Friday, 5 August 2011

Die, v.: To stop sinning suddenly.

There are only two things in life are certain, death and taxes or so the saying goes. Hey, don’t look at me like that, I spent ages thinking up an almost cheery way to start up a post about death and as with so much of life, I have failed miserably. Can you really blame me though? Death is a topic that most seem to avoid like the plague. Dare to bring it up in a social situation and you will be given pariah status faster than the average teen drops their ability to write coherently before a facebook post. Now, I’m not saying that death should be the go to topic upon meeting the average blithering idiot, unless it is your wish to make that weirdness you are hiding so deep to become apparent to said idiot. All I’m looking for is a state in which we are comfortable discussing the inevitable fate of each and every one of us unlucky sacks of consciousness. Is that too much to ask for?

As with every post, I have had recent experiences with the topic at hand. Thankfully it has all been theoretical discussion rather than actual firsthand experience. I doubt a blog that gets fewer hits than a no-armed cricketer would be the best place to announce it in all honesty.  No, instead my curiosity was piqued by the often odd reactions I would have upon venturing a discourse with another concerning the subject. The reactions have ranged from people quickly changing the subject, to point-blank refusal to continue the discussion, all the way to a very interesting American stranger who discussed it with me in length into the early hours of the morn. It seems that the reactions are polarised to a great degree depending on the person in question, however there is one common theme that can be seen; they all seem to fear it, as some form of imminent spectre.
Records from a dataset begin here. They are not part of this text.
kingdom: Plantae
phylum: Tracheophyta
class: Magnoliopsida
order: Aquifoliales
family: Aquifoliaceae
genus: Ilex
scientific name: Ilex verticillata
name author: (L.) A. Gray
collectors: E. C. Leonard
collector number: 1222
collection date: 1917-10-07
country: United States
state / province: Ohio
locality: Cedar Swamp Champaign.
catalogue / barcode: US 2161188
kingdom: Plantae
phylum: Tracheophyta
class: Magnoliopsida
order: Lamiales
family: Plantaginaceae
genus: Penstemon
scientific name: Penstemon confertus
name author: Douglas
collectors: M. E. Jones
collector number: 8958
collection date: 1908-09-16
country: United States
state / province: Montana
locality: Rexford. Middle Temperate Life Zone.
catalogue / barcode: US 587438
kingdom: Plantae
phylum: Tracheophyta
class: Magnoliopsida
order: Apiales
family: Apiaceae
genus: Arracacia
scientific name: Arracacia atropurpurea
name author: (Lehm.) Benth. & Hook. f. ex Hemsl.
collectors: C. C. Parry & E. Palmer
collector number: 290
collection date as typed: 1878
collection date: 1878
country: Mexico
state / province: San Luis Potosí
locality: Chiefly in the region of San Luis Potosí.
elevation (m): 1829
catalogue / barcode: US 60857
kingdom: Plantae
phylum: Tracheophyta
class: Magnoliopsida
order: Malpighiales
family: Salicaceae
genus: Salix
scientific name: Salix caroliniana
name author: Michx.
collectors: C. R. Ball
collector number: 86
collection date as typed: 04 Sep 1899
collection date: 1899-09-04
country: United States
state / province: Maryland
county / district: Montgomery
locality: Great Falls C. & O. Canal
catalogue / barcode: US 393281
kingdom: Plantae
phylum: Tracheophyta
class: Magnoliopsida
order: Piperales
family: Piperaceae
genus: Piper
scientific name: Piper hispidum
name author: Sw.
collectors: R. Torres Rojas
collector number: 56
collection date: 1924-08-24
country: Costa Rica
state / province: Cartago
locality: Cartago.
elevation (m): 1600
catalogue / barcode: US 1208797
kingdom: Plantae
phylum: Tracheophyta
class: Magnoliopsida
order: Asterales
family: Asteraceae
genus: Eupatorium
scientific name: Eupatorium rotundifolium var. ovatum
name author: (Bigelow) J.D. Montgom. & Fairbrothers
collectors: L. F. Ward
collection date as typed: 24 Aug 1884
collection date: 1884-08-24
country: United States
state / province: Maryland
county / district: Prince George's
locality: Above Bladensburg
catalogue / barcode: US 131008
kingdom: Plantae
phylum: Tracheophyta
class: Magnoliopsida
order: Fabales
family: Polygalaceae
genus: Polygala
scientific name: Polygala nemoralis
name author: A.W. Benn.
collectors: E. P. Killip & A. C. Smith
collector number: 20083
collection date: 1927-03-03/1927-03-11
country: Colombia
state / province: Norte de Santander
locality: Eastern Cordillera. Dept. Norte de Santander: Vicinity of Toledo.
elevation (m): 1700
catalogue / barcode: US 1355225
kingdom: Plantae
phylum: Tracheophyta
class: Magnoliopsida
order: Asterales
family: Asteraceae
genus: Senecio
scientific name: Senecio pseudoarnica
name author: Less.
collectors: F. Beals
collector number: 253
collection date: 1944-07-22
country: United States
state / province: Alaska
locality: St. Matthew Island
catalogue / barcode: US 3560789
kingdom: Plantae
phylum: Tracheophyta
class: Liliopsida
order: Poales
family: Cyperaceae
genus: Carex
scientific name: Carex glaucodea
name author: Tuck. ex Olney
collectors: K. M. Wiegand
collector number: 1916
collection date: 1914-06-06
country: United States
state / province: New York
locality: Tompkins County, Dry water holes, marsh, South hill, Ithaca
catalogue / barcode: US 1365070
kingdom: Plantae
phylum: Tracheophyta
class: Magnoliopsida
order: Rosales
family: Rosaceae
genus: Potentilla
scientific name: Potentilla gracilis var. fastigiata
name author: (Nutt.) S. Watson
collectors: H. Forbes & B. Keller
The great distinction between us and the animal kingdom is that we are afforded the knowledge of our own mortality; no other creature is blessed, or cursed depending on your view, with this time limit. All others are allowed to continue in a state of blissful ignorance, whereas we are forced to come to terms with our inevitable failure at the great game of life. Yet, unlike what many would have you believe, we aren’t more capable than a beaver or a whale at dealing with said information; it terrifies us. Therefore great deals of us are prone to wild theories, in the form of religions and life philosophies, which are supposed to help us cope. It is quite amazing just how imaginative the average shmoe can be in their attempts to rationalise such an immense concept.

I won’t sit here and claim to know what happens after death, I am not as simple minded as to try and baby you in a similar way to a religious leader. Instead I shall tell you my own personal view on the matter, one that is undoubtedly shared by a vast many of others; this is all there is, nothing more. The idea of ceasing to exist may scare some but it doesn’t fear me in the slightest. Why? You ask, it’s simple; even if there is an afterlife, by the time I reach death, I will either have bigger problems to deal with in said afterlife or I will no longer have the capacity to be fearful as I will cease to be. It’s as simple as that.

Without the ever presence of death, you could not contrast the life and beauty of the world around you, therefore it should be embraced. Be thankful that you and your loved ones will someday leave this godforsaken rock in search of pastures new or at the very least, they will be blissfully non-existent.

Death joke because nothing says funny like the death sentence

A murderer, sitting in the electric chair, was about to be executed.
"Have you any last requests? asked the chaplain.
"Yes," replied the murderer. "Will you hold my hand?"